His temper sharpened and embittered by the discovery, he vented it in harsh kicks against his pony's flanks. The wearied nag extended itself. By late dawn, Quesada rode into the gorge from which the goat-path looped up to the empested village.

Presently, as they wound through the gorge, unusual signs of alertness began to show in the tired cob. He lifted his head, pricked up his ears. He was just about to neigh when the bandolero, on the watch, leaned over and clamped his hand tightly upon his nostrils. From ahead, on the instant, breathed into Quesada's ears the neigh of recognition of another horse.

The bandolero leaped from the saddle. With one hand firm on the muzzle of the pony, the other on the butt of the long-barreled revolver protruding from his holster, tensely he stood waiting and hearkening.

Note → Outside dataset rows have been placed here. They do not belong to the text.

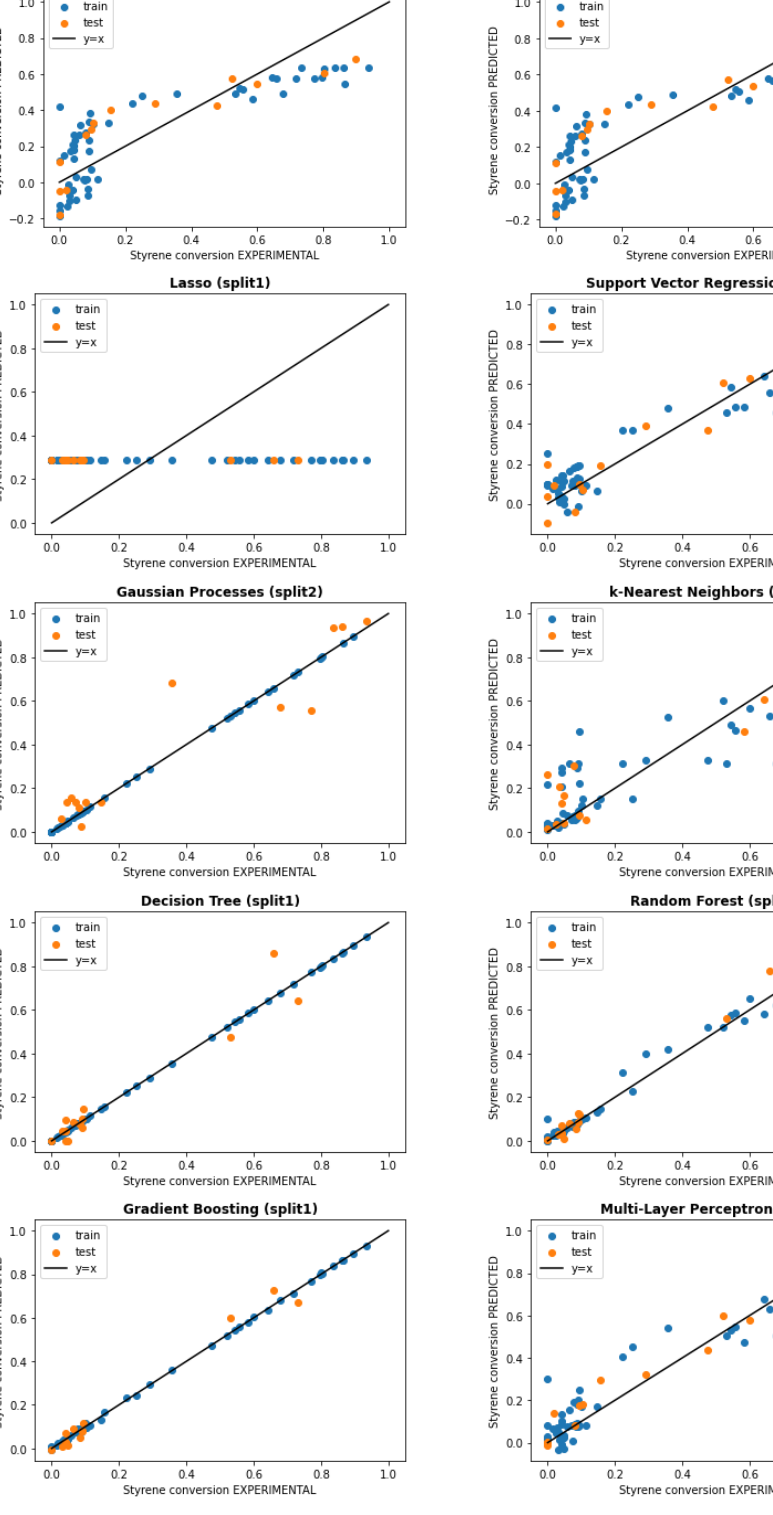
Figure 9. Parity plots of the ten screened models (without HP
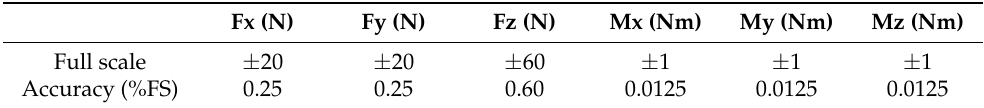
Table 1. Balance characteristics.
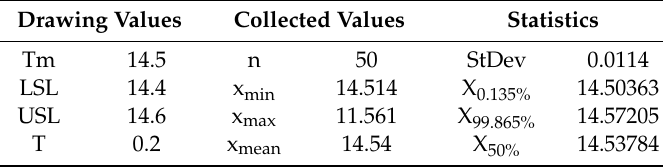
Table 6. Machine capability analysis for the D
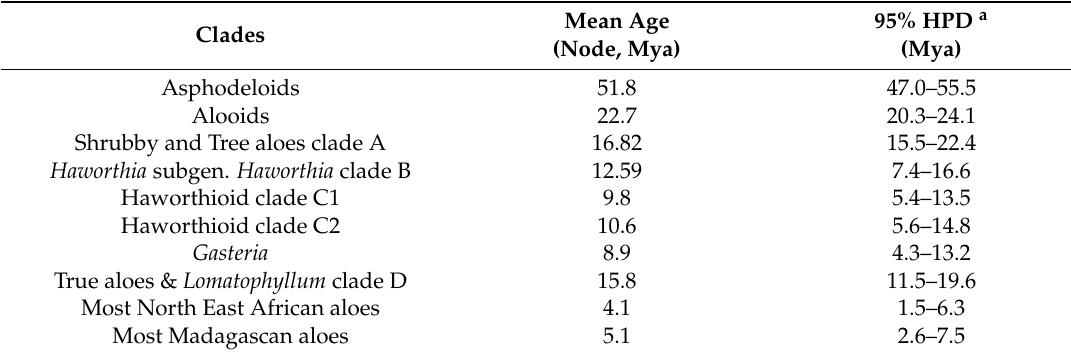
Table 2. Node age with the posterior probability densities are shown for important clades and outgroups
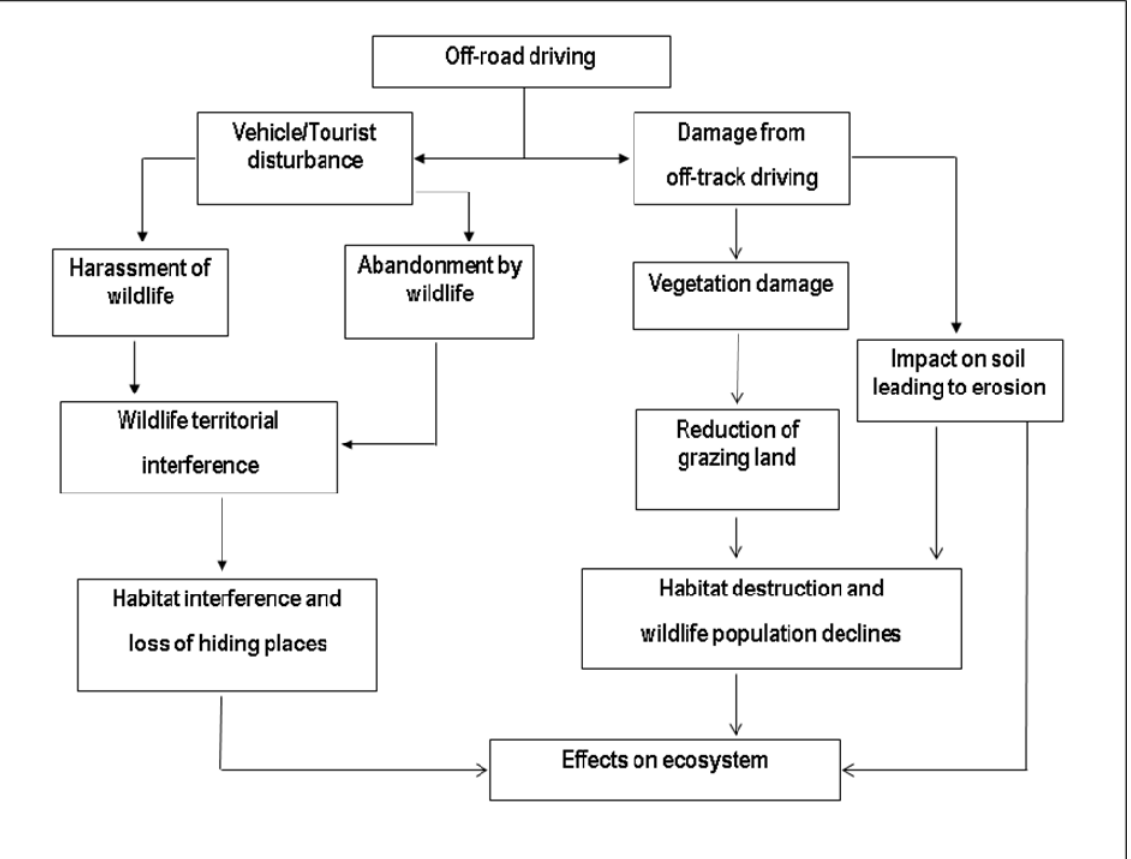
Figure 10. Effects of off road driving in the Masai Mara National Reserve and surrounding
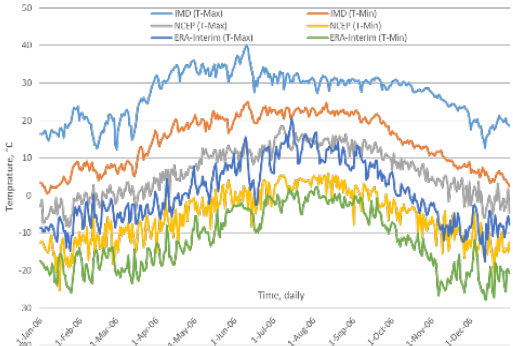
Figure 4.5. Comparison of temperature data sources for year 2006 (IMD, VIC-global & ERA-Interim) for entire Beas basin.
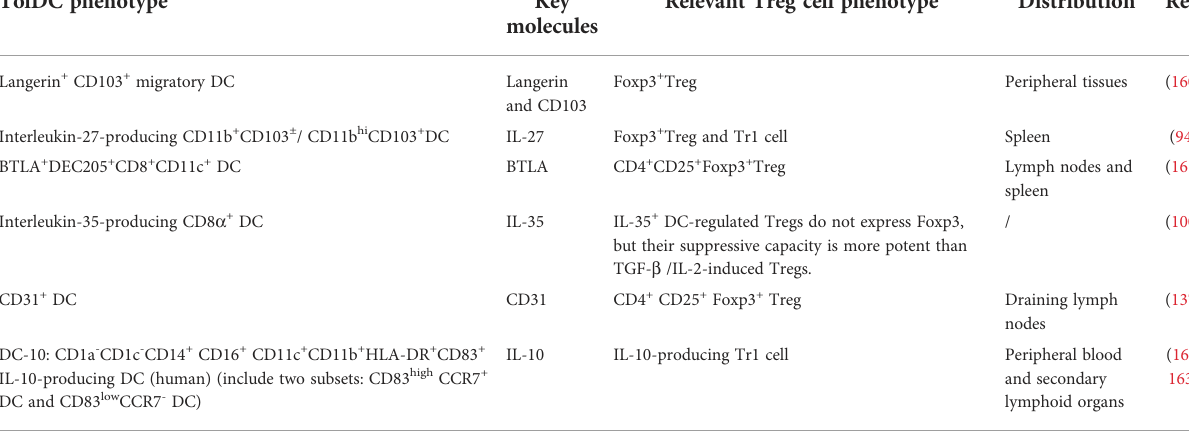
TABLE 3 Potential tolDC subsets that can induce Treg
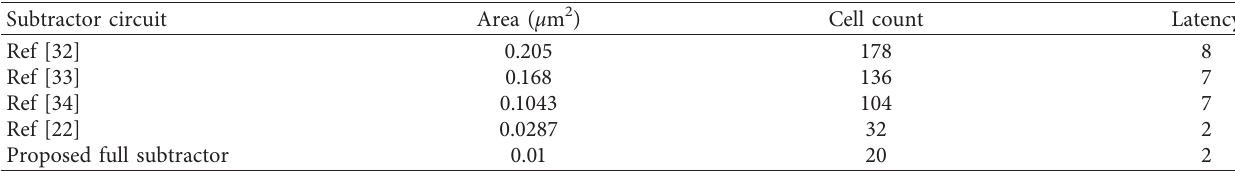
Figure 5: (a) The layout of the proposed full adder and (b) its simulation results. Table 1: Full subtractor comparison.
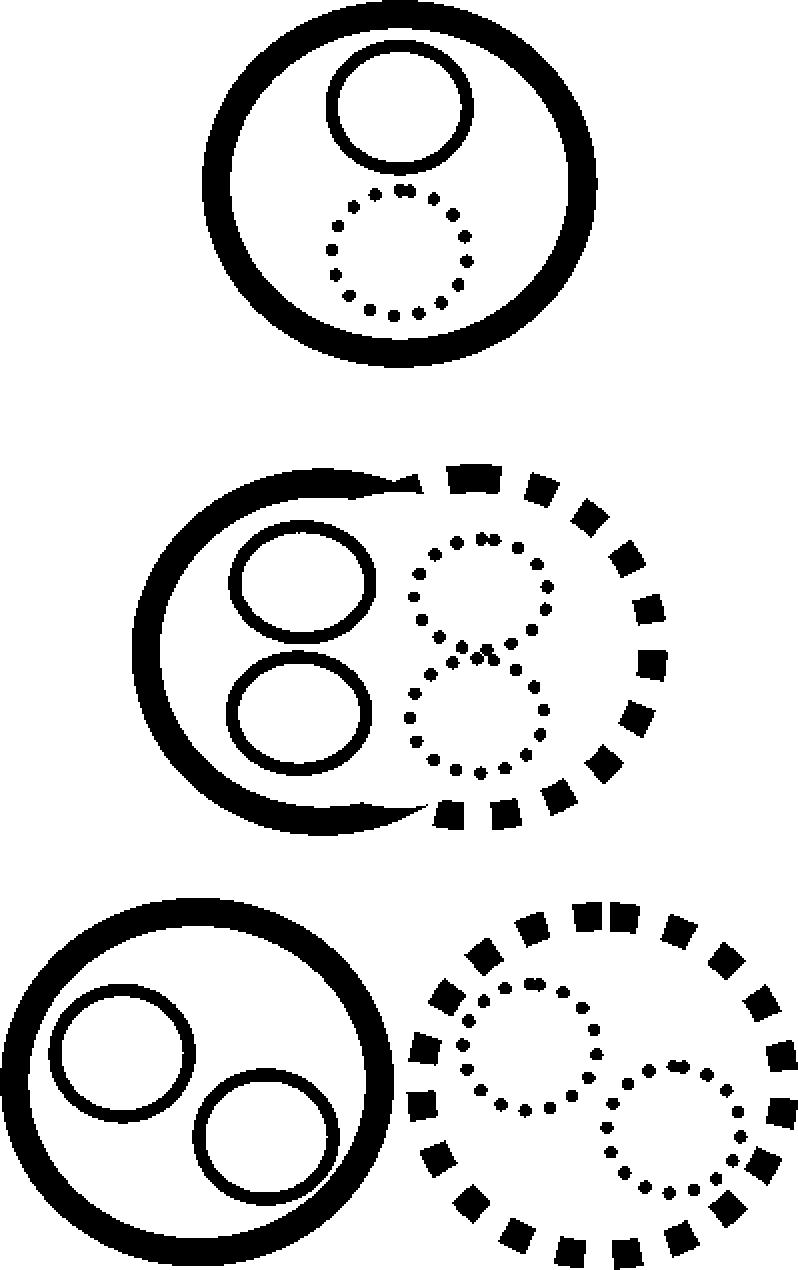
The obligate human pathogen,
Neisseria gonorrhoeae, has multiple genome copies per cell, which may be necessary for antigenic diversity and survival within the human host.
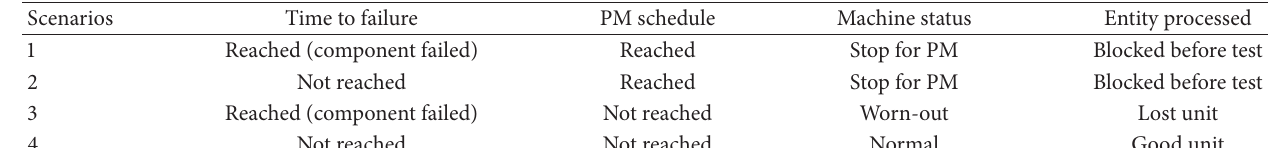
Table 6: Overall scenarios of RCM model.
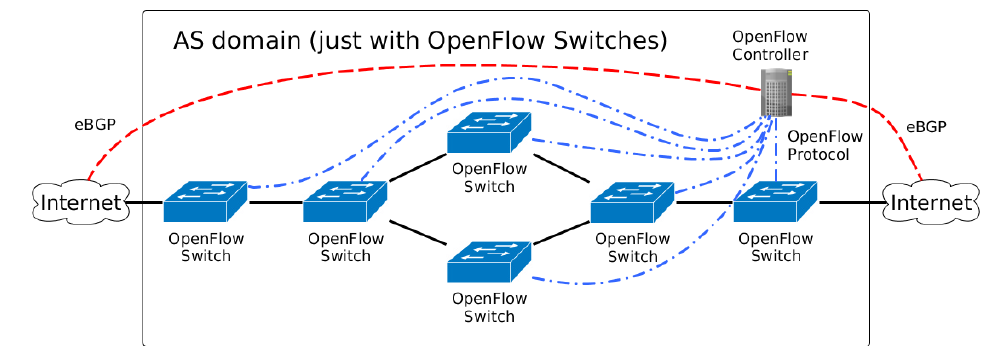
Figure 2. AS domain composed of only OpenFlow switches.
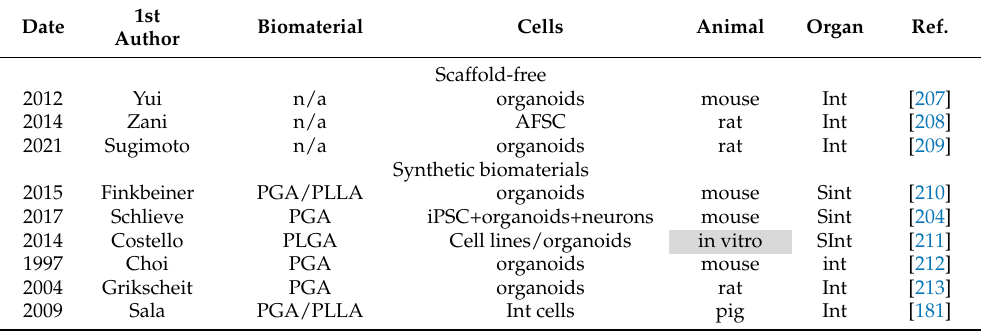
Table 5. Protocols for intestines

Into his nostrils drifted the acrid smell of a wood fire. He heard a clipping staccato sound as of some one chopping faggots. He saw, some hundred feet ahead, a thin whitish smoke voluting up from the green tops of the pines and alders, and merging into the fog cloak above. There was a camp of men in the gorge.

His vague suspicions of the three dorados congealed into quick and firm convictions.

"It is the Guardia Civil," he surmised. And he swore; "By the Nails of Christ!"